Records:
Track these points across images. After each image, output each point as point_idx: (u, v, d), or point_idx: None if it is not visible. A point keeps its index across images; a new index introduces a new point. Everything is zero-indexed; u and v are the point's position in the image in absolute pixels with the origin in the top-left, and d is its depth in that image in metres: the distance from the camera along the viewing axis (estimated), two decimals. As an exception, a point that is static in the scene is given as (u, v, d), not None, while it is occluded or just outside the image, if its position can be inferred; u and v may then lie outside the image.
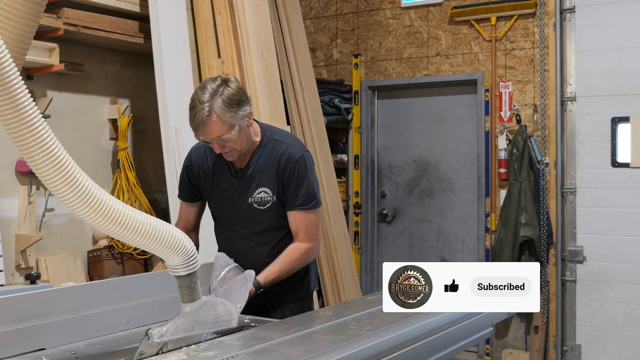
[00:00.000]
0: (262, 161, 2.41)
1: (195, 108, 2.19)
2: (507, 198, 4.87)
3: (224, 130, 2.21)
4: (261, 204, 2.41)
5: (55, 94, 4.13)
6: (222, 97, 2.20)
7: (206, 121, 2.18)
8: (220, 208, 2.48)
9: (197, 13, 4.33)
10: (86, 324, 1.91)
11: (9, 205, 3.88)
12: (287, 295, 2.50)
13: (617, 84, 4.59)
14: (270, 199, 2.41)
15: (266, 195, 2.41)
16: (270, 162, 2.41)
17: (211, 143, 2.26)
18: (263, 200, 2.41)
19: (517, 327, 5.01)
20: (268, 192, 2.41)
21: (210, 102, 2.18)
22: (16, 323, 1.74)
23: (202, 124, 2.18)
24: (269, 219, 2.43)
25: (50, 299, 1.85)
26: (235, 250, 2.44)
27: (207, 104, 2.17)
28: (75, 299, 1.90)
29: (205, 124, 2.19)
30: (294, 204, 2.41)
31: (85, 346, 1.86)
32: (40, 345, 1.80)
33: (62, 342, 1.85)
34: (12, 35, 1.67)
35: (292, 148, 2.44)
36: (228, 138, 2.24)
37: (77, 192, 1.42)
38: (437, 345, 2.01)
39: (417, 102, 5.53)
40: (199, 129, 2.20)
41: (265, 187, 2.41)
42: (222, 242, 2.58)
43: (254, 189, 2.41)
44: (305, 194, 2.41)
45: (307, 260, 2.47)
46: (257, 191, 2.41)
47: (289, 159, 2.41)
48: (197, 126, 2.20)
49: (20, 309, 1.76)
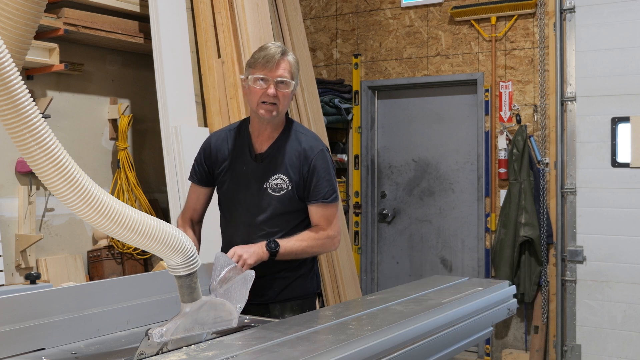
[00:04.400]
0: (283, 149, 2.45)
1: (268, 48, 2.36)
2: (507, 198, 4.88)
3: (288, 74, 2.36)
4: (276, 190, 2.44)
5: (55, 94, 4.13)
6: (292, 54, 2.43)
7: (280, 58, 2.34)
8: (233, 191, 2.49)
9: (197, 13, 4.33)
10: (86, 324, 1.91)
11: (9, 205, 3.89)
12: (289, 292, 2.51)
13: (617, 84, 4.59)
14: (285, 187, 2.43)
15: (282, 182, 2.44)
16: (292, 151, 2.45)
17: (269, 81, 2.34)
18: (278, 186, 2.44)
19: (517, 327, 5.01)
20: (285, 179, 2.44)
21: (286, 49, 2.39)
22: (16, 323, 1.74)
23: (276, 57, 2.33)
24: (280, 206, 2.44)
25: (49, 299, 1.85)
26: (240, 239, 2.43)
27: (283, 47, 2.37)
28: (75, 299, 1.90)
29: (279, 60, 2.34)
30: (316, 197, 2.44)
31: (85, 346, 1.86)
32: (40, 345, 1.80)
33: (62, 342, 1.85)
34: (12, 35, 1.66)
35: (314, 141, 2.50)
36: (287, 84, 2.36)
37: (77, 192, 1.42)
38: (437, 345, 2.01)
39: (417, 102, 5.53)
40: (271, 62, 2.32)
41: (282, 174, 2.44)
42: (226, 232, 2.57)
43: (271, 174, 2.44)
44: (326, 186, 2.44)
45: (326, 246, 2.48)
46: (273, 177, 2.44)
47: (312, 151, 2.46)
48: (270, 58, 2.32)
49: (19, 308, 1.76)
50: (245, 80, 2.41)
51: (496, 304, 2.42)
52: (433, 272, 5.39)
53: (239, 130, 2.53)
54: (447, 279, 2.72)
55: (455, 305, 2.16)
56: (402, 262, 5.60)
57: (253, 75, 2.37)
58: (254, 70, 2.37)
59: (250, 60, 2.40)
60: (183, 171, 3.92)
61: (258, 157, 2.47)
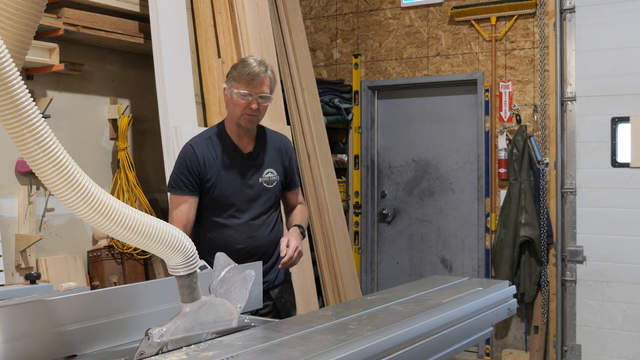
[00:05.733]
0: (265, 147, 2.77)
1: (251, 64, 2.58)
2: (507, 198, 4.88)
3: (268, 89, 2.62)
4: (269, 182, 2.76)
5: (55, 94, 4.13)
6: (270, 67, 2.65)
7: (264, 76, 2.58)
8: (230, 191, 2.68)
9: (197, 13, 4.33)
10: (117, 329, 1.82)
11: (9, 205, 3.88)
12: (281, 276, 2.82)
13: (617, 84, 4.59)
14: (275, 179, 2.78)
15: (272, 175, 2.77)
16: (273, 147, 2.80)
17: (252, 97, 2.58)
18: (270, 179, 2.76)
19: (517, 327, 5.01)
20: (274, 172, 2.77)
21: (266, 65, 2.62)
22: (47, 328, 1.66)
23: (259, 75, 2.57)
24: (273, 197, 2.79)
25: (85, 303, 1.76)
26: (248, 231, 2.69)
27: (265, 65, 2.61)
28: (109, 303, 1.82)
29: (262, 78, 2.58)
30: (295, 185, 2.90)
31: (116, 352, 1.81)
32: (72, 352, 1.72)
33: (93, 348, 1.77)
34: (12, 35, 1.66)
35: (285, 139, 2.89)
36: (267, 98, 2.62)
37: (77, 192, 1.42)
38: (437, 345, 2.01)
39: (417, 102, 5.53)
40: (256, 80, 2.56)
41: (271, 168, 2.77)
42: (221, 234, 2.69)
43: (263, 169, 2.75)
44: (298, 175, 2.96)
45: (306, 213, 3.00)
46: (265, 171, 2.75)
47: (288, 146, 2.86)
48: (255, 76, 2.56)
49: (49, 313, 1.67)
50: (229, 89, 2.63)
51: (496, 304, 2.42)
52: (433, 272, 5.39)
53: (219, 137, 2.72)
54: (447, 279, 2.72)
55: (455, 305, 2.16)
56: (402, 262, 5.60)
57: (238, 90, 2.59)
58: (239, 85, 2.59)
59: (235, 73, 2.61)
60: (183, 171, 3.92)
61: (249, 155, 2.72)
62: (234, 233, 2.68)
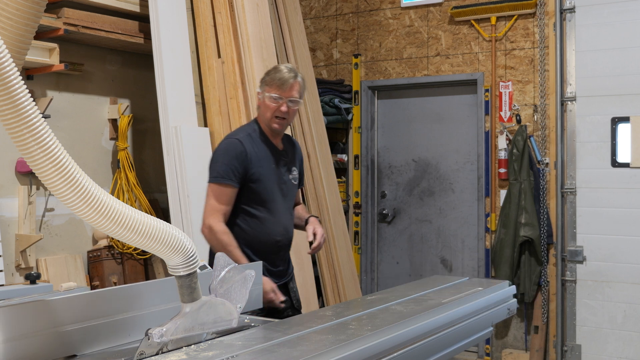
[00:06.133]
0: (287, 146, 3.01)
1: (282, 71, 2.79)
2: (507, 198, 4.87)
3: (298, 94, 2.82)
4: (295, 179, 3.00)
5: (55, 94, 4.13)
6: (301, 75, 2.87)
7: (293, 82, 2.79)
8: (270, 187, 2.87)
9: (197, 13, 4.33)
10: (117, 329, 1.82)
11: (9, 205, 3.89)
12: (291, 269, 3.06)
13: (617, 84, 4.59)
14: (297, 177, 3.02)
15: (296, 173, 3.01)
16: (291, 147, 3.04)
17: (282, 100, 2.78)
18: (295, 177, 3.00)
19: (517, 327, 5.01)
20: (296, 170, 3.02)
21: (296, 72, 2.83)
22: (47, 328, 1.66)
23: (289, 81, 2.77)
24: (295, 193, 3.03)
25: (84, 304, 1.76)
26: (278, 224, 2.88)
27: (295, 71, 2.82)
28: (109, 303, 1.82)
29: (292, 83, 2.78)
30: (302, 183, 3.15)
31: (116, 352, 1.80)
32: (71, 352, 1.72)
33: (93, 348, 1.77)
34: (12, 35, 1.66)
35: (296, 140, 3.15)
36: (296, 102, 2.82)
37: (77, 192, 1.42)
38: (437, 345, 2.01)
39: (417, 102, 5.53)
40: (286, 84, 2.77)
41: (295, 166, 3.02)
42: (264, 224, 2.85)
43: (291, 167, 2.99)
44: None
45: None
46: (292, 169, 3.00)
47: (300, 147, 3.13)
48: (285, 81, 2.76)
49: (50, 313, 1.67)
50: (261, 93, 2.84)
51: (496, 304, 2.42)
52: (433, 272, 5.39)
53: (259, 135, 2.89)
54: (447, 279, 2.73)
55: (455, 305, 2.16)
56: (402, 262, 5.60)
57: (269, 93, 2.80)
58: (270, 89, 2.80)
59: (267, 78, 2.82)
60: (183, 171, 3.92)
61: (282, 153, 2.94)
62: (272, 226, 2.86)
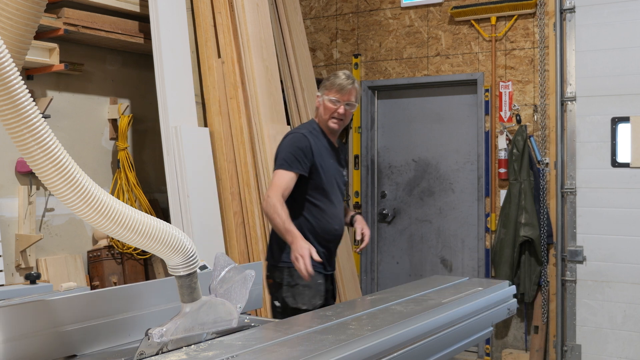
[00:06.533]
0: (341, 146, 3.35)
1: (340, 77, 3.09)
2: (507, 198, 4.87)
3: (354, 98, 3.12)
4: (345, 176, 3.30)
5: (55, 94, 4.13)
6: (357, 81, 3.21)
7: (351, 87, 3.09)
8: (330, 178, 3.13)
9: (197, 13, 4.33)
10: (117, 329, 1.82)
11: (9, 205, 3.89)
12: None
13: (617, 84, 4.59)
14: (346, 174, 3.30)
15: (345, 170, 3.30)
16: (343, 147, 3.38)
17: (340, 103, 3.08)
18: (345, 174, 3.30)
19: (517, 327, 5.01)
20: (345, 168, 3.30)
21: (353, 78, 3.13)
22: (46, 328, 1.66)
23: (347, 87, 3.07)
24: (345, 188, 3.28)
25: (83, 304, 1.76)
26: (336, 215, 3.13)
27: (352, 78, 3.12)
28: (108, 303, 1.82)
29: (350, 89, 3.08)
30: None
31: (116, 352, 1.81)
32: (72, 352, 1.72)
33: (93, 348, 1.77)
34: (12, 35, 1.66)
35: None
36: (352, 105, 3.13)
37: (77, 192, 1.42)
38: (437, 345, 2.01)
39: (417, 102, 5.53)
40: (344, 89, 3.06)
41: (344, 164, 3.31)
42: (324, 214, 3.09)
43: (343, 164, 3.28)
44: None
45: None
46: (344, 166, 3.29)
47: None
48: (344, 87, 3.06)
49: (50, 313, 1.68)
50: (321, 97, 3.14)
51: (496, 304, 2.42)
52: (433, 272, 5.39)
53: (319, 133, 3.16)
54: (447, 279, 2.73)
55: (455, 305, 2.16)
56: (402, 262, 5.60)
57: (328, 96, 3.10)
58: (329, 92, 3.10)
59: (327, 84, 3.13)
60: (183, 171, 3.92)
61: (337, 150, 3.23)
62: (333, 216, 3.12)
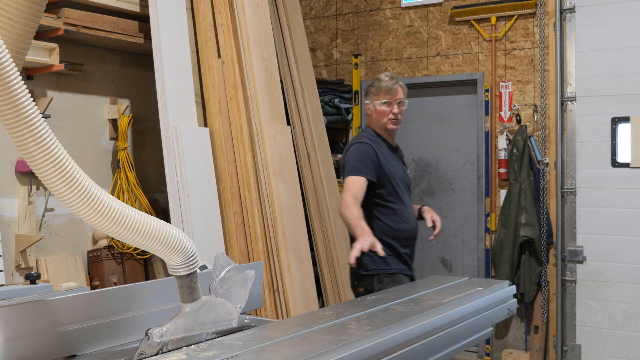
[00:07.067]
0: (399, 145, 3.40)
1: (384, 80, 3.20)
2: (507, 198, 4.87)
3: (403, 95, 3.23)
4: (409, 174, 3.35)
5: (55, 94, 4.13)
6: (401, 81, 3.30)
7: (397, 87, 3.19)
8: (399, 180, 3.21)
9: (197, 13, 4.33)
10: (117, 329, 1.82)
11: (9, 205, 3.88)
12: None
13: (617, 84, 4.59)
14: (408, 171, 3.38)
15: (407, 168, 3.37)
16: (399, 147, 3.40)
17: (392, 103, 3.18)
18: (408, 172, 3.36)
19: (517, 327, 5.01)
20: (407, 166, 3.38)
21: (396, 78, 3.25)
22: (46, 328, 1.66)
23: (394, 87, 3.18)
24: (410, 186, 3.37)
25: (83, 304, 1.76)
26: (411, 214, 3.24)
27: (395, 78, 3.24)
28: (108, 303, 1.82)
29: (397, 88, 3.19)
30: None
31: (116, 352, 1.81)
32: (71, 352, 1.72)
33: (93, 348, 1.76)
34: (12, 35, 1.66)
35: None
36: (403, 103, 3.23)
37: (77, 192, 1.42)
38: (437, 345, 2.01)
39: (417, 102, 5.53)
40: (392, 90, 3.17)
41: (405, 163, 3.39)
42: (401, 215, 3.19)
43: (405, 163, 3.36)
44: None
45: None
46: (405, 165, 3.37)
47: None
48: (391, 88, 3.17)
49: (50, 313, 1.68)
50: (371, 103, 3.23)
51: (496, 304, 2.42)
52: (433, 272, 5.38)
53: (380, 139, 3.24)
54: (447, 279, 2.72)
55: (455, 305, 2.16)
56: (402, 262, 5.59)
57: (379, 100, 3.19)
58: (378, 97, 3.20)
59: (373, 90, 3.22)
60: (183, 171, 3.92)
61: (397, 151, 3.33)
62: (408, 215, 3.22)
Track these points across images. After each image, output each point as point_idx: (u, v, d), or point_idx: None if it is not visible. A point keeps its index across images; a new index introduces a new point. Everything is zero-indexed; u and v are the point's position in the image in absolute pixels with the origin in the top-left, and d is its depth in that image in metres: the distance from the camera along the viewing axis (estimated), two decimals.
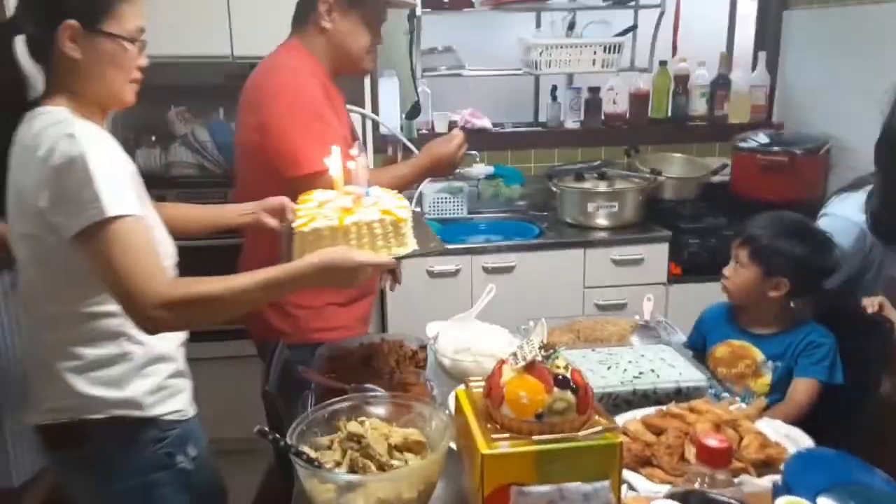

Work order: Filter the records down to the lines containing the word "indexed", and copy those.

Finished exercise:
Track these points across images. After each image, output each point as point_idx: (u, v, d), or point_idx: None if it is not visible. A point keeps its index across images; a new index introduces a new point. Everything is zero-indexed; u and v are the point's position in the image in absolute pixels with the origin in the top-left, and d is its depth in that image in metres: the distance from the camera along the viewing axis (estimated), two decimals. As an exception, a point that is static in the scene is given as (u, v, d), not None, while it is occluded or just outside the image, if its position can be inferred; u and v may then lie outside the image.
Track these points across images. After each image, output each point as point_idx: (u, v, d), or point_idx: None if it is not visible. A point keeps its index across images; a new index introduces a new point. Everything is zero-indexed; u and v are the point's position in the image in absolute pixels with the origin in the top-left, and d is its depth in that image in metres: the distance from the camera along the viewing axis (estimated), two decimals.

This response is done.